--- start of Text provided ---

# Soapmaking book recommendations?



## scrapgabbie (Apr 12, 2009)

l'd really love to know if any of you recommend any soapmaking books. l don't need to learn the absolute basics any longer, but l would love a little inspiration for recipes, new things to try etc, etc. l'm looking in an aussie online bookshop right now, and l am particularly taken by Catherine Failor's two books, what do you think, have you read them?

making liquid soaps
http://www.fishpond.com.au/Books/Home_G ... nfo/402422

making transparent soap
http://www.fishpond.com.au/Books/Home_G ... nfo/402423

and this one really appeals to me too - The Natural Soap Book (different author)
http://www.fishpond.com.au/Books/Health ... fo/333654/


----------



## Guest (Apr 18, 2009)

I have Catherine Failor's making transparent and natural liquid soaps.I like it a lot.Lots of good information.
I also have her soapmakers companion which I find to be an excellent reference book.
I have the Complete Soapmaker by Norma Coney and find it  just so so.
The Soapmaker by Jaunita Morris has some very neat whipped cream and glycerin soaps , liquid soaps, shower gels, lotions and bubble baths as well as dusting powders and body mists.It is pretty good. It also gives info on eo's and blending them.
I have found all the soap books at a thrift store for a dollar or 2 each .

HTH
Kitn


----------



## I love soap! (Apr 18, 2009)

Love Catherine Failor.  Also look for any by Marie Browning and Stephanie  Tourles.  Great Books!


----------



## artisan soaps (Jun 6, 2009)

..


----------



## Guest (Jun 11, 2009)

artisan soaps said:
			
		

> After taking another look at Lindy's post on liquid soap I submitted - Catherine Failor's book is no longer on my wish list, but in my cart and heading for the checkout  :roll:
> 
> I'm telling myself it's justified as it's the same price I paid for my last bottle of 'natural'(?-not going there) bottle of bubble bath



isn't that the truth , or make a couple containers of dish soap and you have more than paid for the book..


----------

--- end of Text provided ---

_Stated goal 1_.
Switch "label" to "category" in the entries, from their first line down through the line containing "For every layout", and give those lines again with nothing else changed.
The soapmaking book thread and the entries have no connection to each other.

--- start of Provided information ---

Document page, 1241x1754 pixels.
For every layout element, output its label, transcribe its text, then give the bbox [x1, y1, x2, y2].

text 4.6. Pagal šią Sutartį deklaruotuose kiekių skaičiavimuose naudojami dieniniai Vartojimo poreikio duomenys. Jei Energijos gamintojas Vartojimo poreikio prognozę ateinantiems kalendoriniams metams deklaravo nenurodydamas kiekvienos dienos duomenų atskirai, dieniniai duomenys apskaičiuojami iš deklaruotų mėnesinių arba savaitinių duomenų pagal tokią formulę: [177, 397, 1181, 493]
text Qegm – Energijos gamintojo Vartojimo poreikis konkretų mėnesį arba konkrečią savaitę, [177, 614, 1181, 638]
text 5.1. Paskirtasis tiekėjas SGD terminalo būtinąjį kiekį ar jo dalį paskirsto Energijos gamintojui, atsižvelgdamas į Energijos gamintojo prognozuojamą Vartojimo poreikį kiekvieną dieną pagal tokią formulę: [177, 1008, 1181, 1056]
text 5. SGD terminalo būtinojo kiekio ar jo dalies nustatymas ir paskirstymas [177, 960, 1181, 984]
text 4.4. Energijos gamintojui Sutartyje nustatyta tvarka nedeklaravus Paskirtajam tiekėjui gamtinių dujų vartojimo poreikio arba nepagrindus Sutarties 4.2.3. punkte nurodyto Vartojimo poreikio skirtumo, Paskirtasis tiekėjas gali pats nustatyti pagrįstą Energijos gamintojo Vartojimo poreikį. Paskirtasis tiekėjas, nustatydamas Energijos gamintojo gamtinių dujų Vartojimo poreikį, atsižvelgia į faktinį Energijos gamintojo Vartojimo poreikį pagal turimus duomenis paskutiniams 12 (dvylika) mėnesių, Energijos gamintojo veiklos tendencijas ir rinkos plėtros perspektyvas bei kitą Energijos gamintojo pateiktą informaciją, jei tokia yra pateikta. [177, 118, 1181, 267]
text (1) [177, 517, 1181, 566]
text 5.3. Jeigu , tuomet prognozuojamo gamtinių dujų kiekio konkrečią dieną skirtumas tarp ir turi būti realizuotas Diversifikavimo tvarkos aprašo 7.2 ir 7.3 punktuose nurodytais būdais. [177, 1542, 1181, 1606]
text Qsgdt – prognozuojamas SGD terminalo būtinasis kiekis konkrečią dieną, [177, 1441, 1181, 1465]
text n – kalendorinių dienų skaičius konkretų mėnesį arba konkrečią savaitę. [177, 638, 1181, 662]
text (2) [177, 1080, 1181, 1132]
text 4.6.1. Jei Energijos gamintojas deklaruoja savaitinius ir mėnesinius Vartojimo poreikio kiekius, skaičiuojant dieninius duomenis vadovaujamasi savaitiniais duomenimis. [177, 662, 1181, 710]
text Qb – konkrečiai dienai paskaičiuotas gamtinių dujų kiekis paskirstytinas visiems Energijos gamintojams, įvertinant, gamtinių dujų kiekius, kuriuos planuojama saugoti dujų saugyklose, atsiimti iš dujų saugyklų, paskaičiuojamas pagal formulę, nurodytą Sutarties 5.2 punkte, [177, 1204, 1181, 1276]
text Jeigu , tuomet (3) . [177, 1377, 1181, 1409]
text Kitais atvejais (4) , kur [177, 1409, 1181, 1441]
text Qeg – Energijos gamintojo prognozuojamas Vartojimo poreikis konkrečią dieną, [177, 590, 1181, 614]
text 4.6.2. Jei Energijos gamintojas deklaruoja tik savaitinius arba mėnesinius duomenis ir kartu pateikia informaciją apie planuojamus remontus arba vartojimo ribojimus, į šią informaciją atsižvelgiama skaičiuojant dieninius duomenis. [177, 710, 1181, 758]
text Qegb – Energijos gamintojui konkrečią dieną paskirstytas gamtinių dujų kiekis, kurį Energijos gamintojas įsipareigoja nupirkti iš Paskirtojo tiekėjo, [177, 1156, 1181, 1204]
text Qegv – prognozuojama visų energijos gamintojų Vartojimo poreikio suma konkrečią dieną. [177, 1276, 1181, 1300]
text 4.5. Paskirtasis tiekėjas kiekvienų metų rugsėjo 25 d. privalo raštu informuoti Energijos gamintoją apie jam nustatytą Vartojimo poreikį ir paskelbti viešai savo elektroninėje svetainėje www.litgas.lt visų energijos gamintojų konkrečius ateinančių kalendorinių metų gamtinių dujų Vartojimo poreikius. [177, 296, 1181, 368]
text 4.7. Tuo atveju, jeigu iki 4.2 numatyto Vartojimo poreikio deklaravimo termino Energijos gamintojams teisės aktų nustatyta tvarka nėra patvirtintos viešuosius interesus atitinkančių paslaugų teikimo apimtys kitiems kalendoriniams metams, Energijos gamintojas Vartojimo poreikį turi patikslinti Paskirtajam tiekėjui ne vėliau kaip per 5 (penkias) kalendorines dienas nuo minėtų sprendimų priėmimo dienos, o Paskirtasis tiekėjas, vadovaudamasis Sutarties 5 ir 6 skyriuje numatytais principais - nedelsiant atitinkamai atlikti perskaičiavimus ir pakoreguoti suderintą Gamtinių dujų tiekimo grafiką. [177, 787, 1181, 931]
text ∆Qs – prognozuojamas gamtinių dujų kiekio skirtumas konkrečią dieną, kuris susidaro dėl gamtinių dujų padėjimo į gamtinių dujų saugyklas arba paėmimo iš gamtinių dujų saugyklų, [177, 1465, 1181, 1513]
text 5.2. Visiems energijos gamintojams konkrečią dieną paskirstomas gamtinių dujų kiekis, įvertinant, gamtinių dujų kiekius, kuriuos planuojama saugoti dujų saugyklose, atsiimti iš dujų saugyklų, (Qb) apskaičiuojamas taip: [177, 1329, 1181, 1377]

--- end of Provided information ---

_Stated goal 2_.
Reproduce the soapmaking book thread word for word, from "## I love soap!" down to "(Jun 6, 2009)".

_Solution 1_.
Document page, 1241x1754 pixels.
For every layout element, output its category, transcribe its text, then give the bbox [x1, y1, x2, y2].

_Solution 2_.
## I love soap! (Apr 18, 2009)

Love Catherine Failor.  Also look for any by Marie Browning and Stephanie  Tourles.  Great Books!


----------



## artisan soaps (Jun 6, 2009)